### WHAT YOU NEED TO DO
Carry on the article about the Bulgarian government's resignation from its last sentence.

Outgoing Bulgarian Prime Minister Boyko Borisov waves to supporters outside the parliament in Sofia on February 21. It is unclear who will replace him following the elections.
Outgoing Bulgarian Prime Minister Boyko Borisov waves to supporters outside the parliament in Sofia on February 21. It is unclear who will replace him following the elections.
By Robert Coalson
Following days of sometimes violent protests against austerity measures and reports of corruption in Bulgaria, the government stepped down this week, triggering a political crisis in the European Union's poorest member state.

Amid protesters shouting "Mafia!" and burning their utility bills on February 20, one demonstrator expressed his frustration. "How much longer do we have to endure this? Let's wake up and be Bulgarians! Long live mother Bulgaria!" he told Reuters.

The protests -- the worst since the country's financial meltdown in 1997 -- were triggered by high utility bills combined with corruption scandals, including one involving the government's nominee to head the state electricity regulatory commission, the agency that determines electricity rates.

Bulgarians are frustrated that the austerity budgets they have lived under now for years have yet to pay off and they're increasingly feeling squeezed by rising prices in a stagnant economy. But the crisis there differs from the antiausterity crises that have swept other EU members, such as Portugal, Spain, and Greece.

But this week's demonstrations were not triggered by new austerity measures and all of Bulgaria's governments have followed austerity programs since the 1997 crisis, says Daniel Smilov, a program director for the Center for Liberal Strategies in Sofia. In fact, Bulgaria hasn't introduced a whole package of new austerity measures since 2008 or 2009," he says. "The thing is that we have lived, in fact, under very strict fiscal and financial rules since about 1997."

As a result, Bulgaria has had minimal budget deficits and foreign borrowing for more than a decade. When the 2007-08 global financial crisis hit, Sofia was in a position to weather the storm without an international bailout, despite its close economic and financial ties with ailing Greece.

Suffering For What?

Despite not being in the eurozone, Bulgaria has voluntarily signed on to the EU's Fiscal Compact.

### DATA PROVIDED
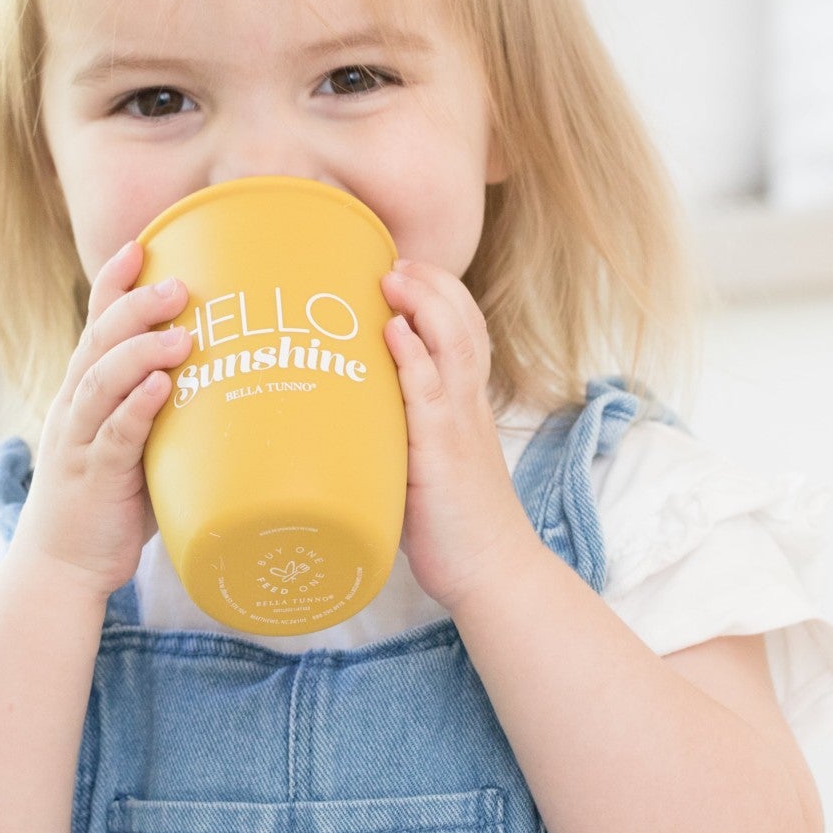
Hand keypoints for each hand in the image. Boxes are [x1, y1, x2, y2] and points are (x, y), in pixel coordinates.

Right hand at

### EXPECTED ANSWER
Like most former Soviet bloc countries, Bulgarians have far more trust and confidence in European institutions -- particularly the European Union -- than they do in their own politicians. There has been no significant decline in Bulgaria's enthusiasm for the EU in recent months.

However, Dimitar Bechev, head of the Sofia office of the European Council on Foreign Relations (ECFR), says the benefits of these policies have not trickled down. "Fundamentally it is about poverty," he says. "Although Bulgaria has been fiscally stable and has posted good financial figures, at the micro level, at the level of the household, incomes have stagnated and people haven't experienced the benefits of stability."

Analyst Smilov sees a sort of "austerity fatigue" brought on by Bulgaria's changing economic circumstances. In the period before the global economic crisis, Bulgaria experienced satisfactory levels of economic growth and foreign investment. Bulgarians were relatively poor, but the economy was stable.

However, that has changed over the last few years. "Since 2009-10, Bulgaria entered into a period in which, in fact, growth is almost zero and the economy is almost stagnating," Smilov says. "This puts a lot of pressure on people in terms of lowering their income, freezing their income. And also they start to feel, of course, the pressure of rising living costs."

Who Will Fill The Vacuum?

Now the country enters an uncertain period. A new general election will be called, most likely for late April or early May. In the meantime, a caretaker government will be installed and outgoing Prime Minister Boyko Borisov has said he will not participate in it.

Smilov, however, thinks the general nature of public political frustration in Bulgaria makes the election unpredictable. "The public protests were against the government, but also they showed some sort of frustration and disappointment with the political system as a whole," he says. "So, you could say that people are not happy with all existing political parties, and this makes predictions of the results a little bit difficult."

It is likely the vote will result in a deeply fragmented parliament that will have great difficulty forming a government, the ECFR's Bechev adds. "You might be expecting that the opposition will do marginally better because the momentum is from their side. [But] those people who protested are not necessarily Socialist Party voters," he says. "So it is a very tight race and there are many possible coalitions."

The country's political crisis could drag on for months.

As Borisov said when he stepped down on February 20, "the people gave us power and today we are returning it."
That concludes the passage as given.